▸ Directive: Every line of the records that holds the word "solid" should be copied out.

Data to process section start

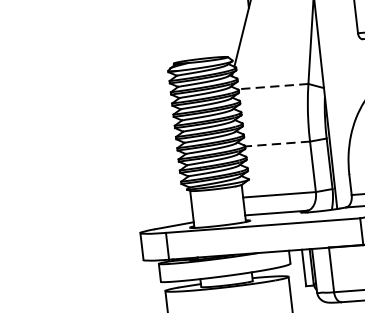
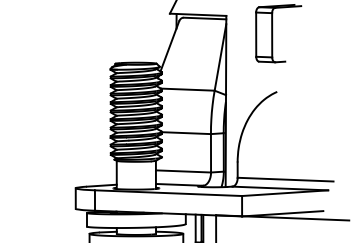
line: (272, 86) -> (187, 89), dashed -> solid
line: (277, 144) -> (186, 133), dashed -> solid

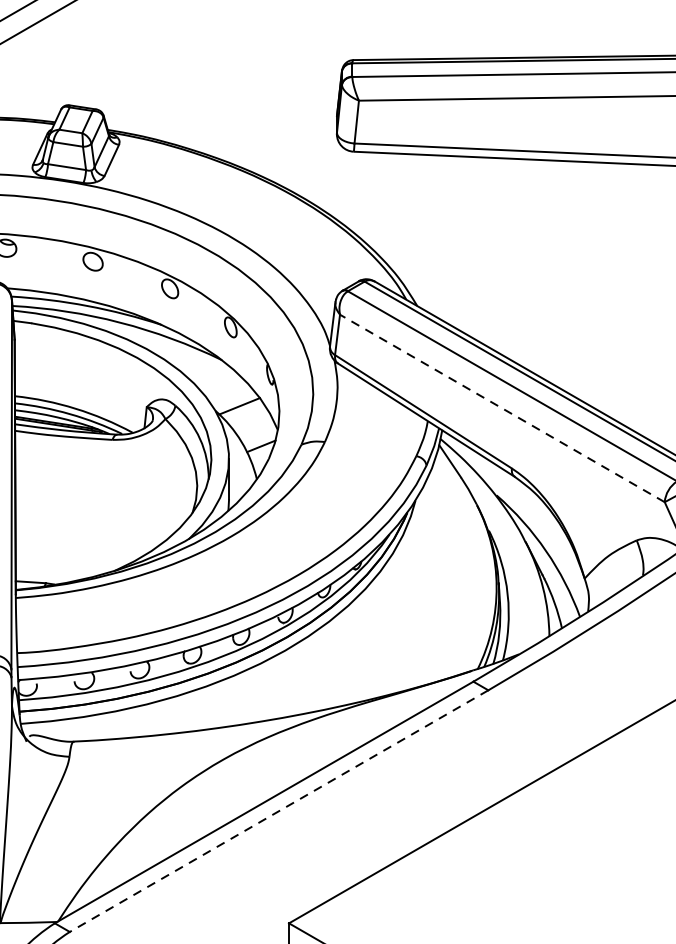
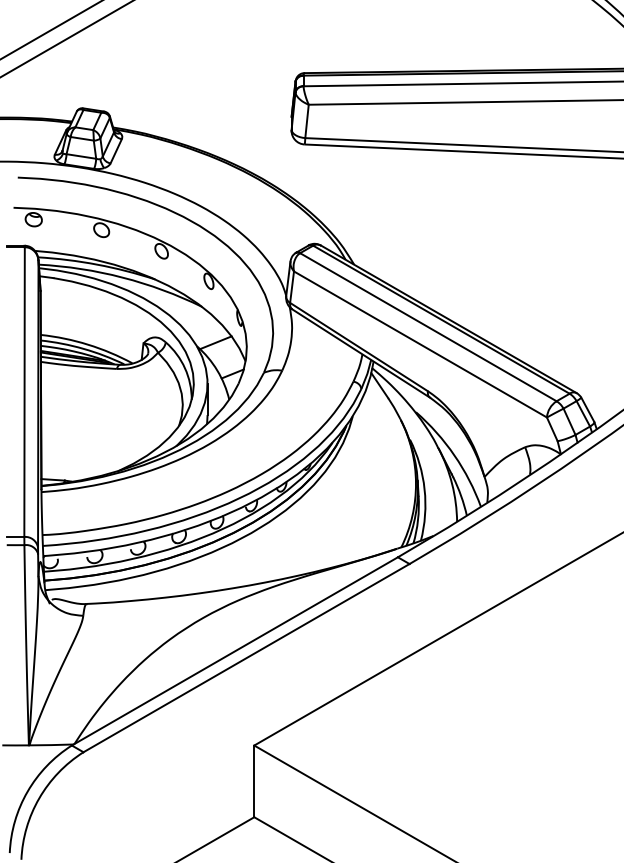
line: (502, 408) -> (420, 344), dashed -> solid
line: (279, 811) -> (246, 658), dashed -> solid

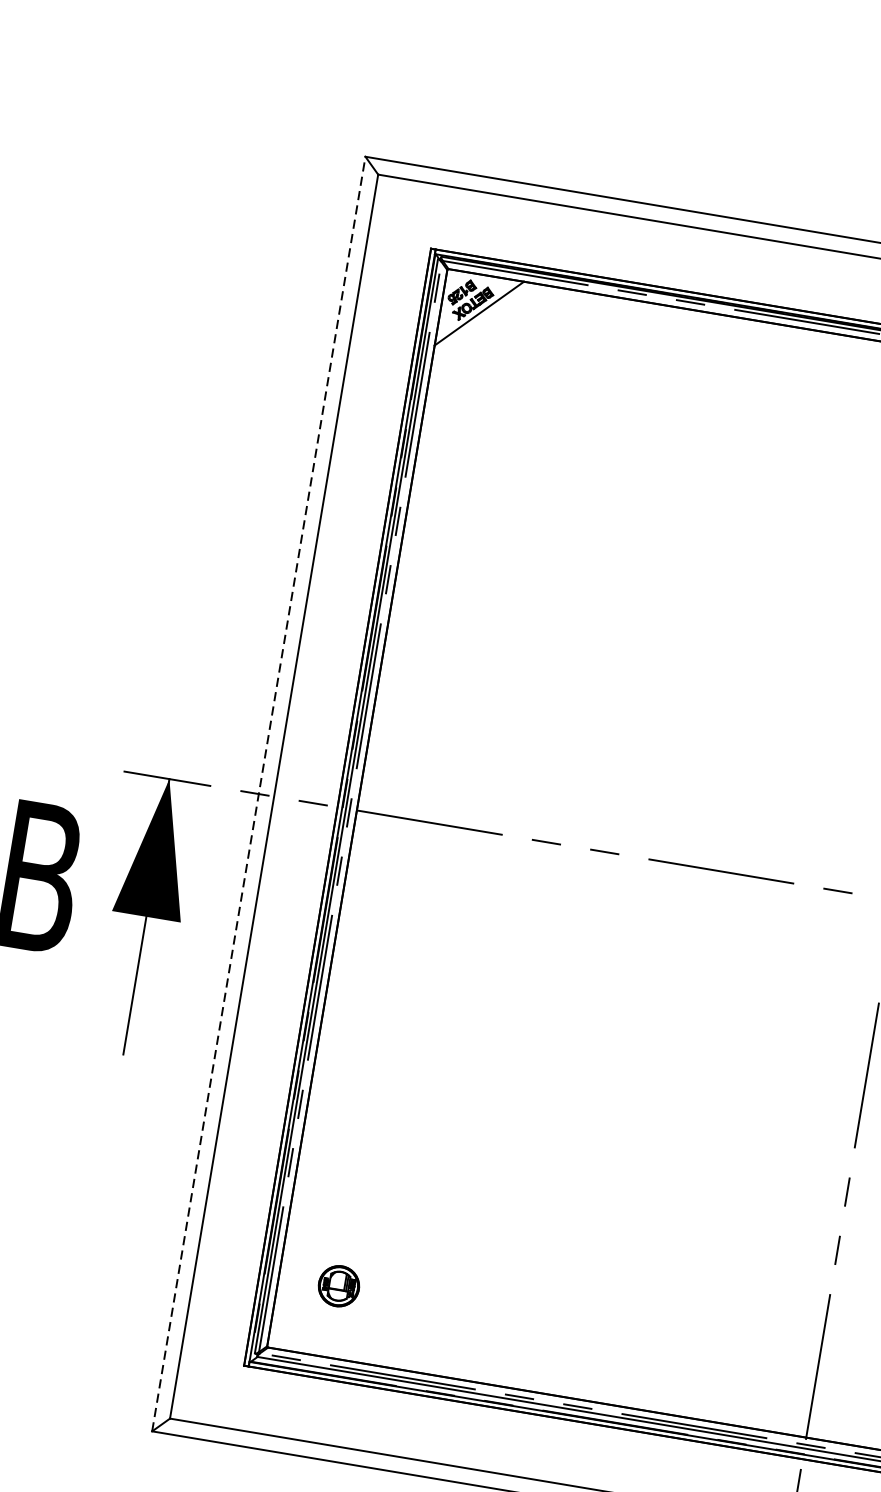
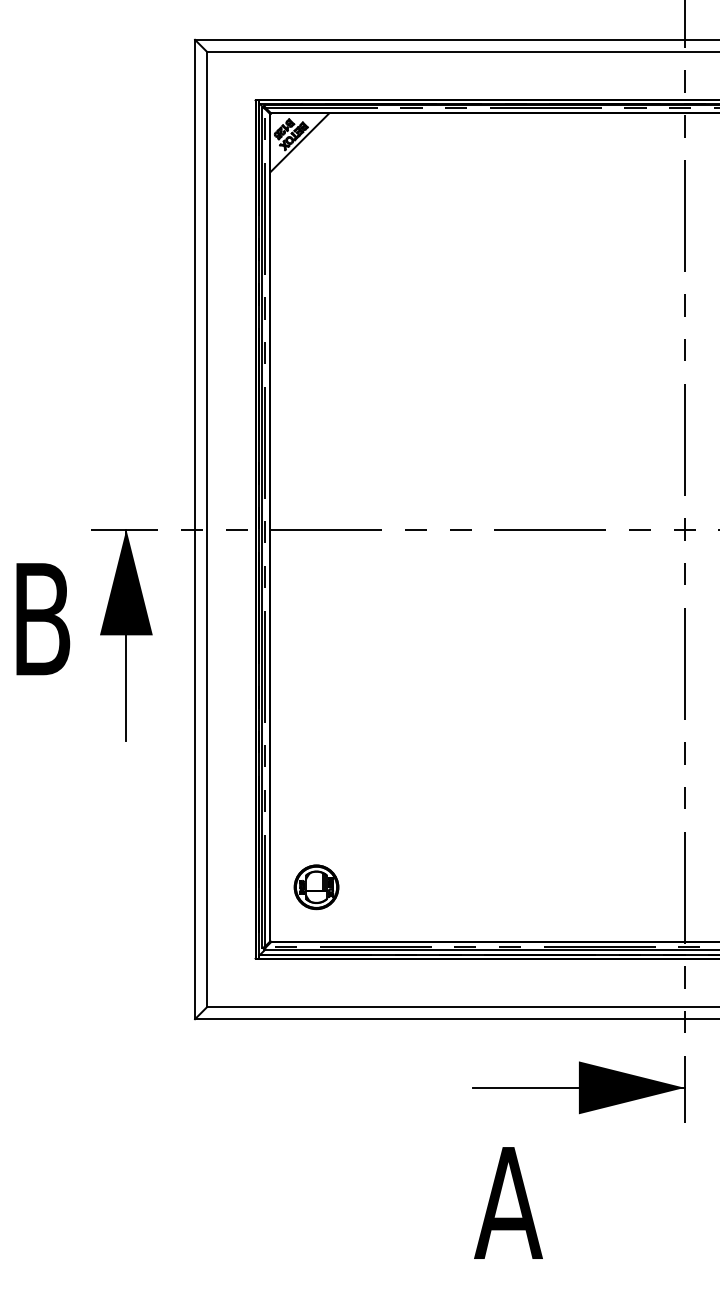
line: (259, 794) -> (195, 529), dashed -> solid
part: (338, 1286) -> (316, 887), size x1.43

Data to process section end

▸ Task solution:
line: (272, 86) -> (187, 89), dashed -> solid
line: (277, 144) -> (186, 133), dashed -> solid
line: (502, 408) -> (420, 344), dashed -> solid
line: (279, 811) -> (246, 658), dashed -> solid
line: (259, 794) -> (195, 529), dashed -> solid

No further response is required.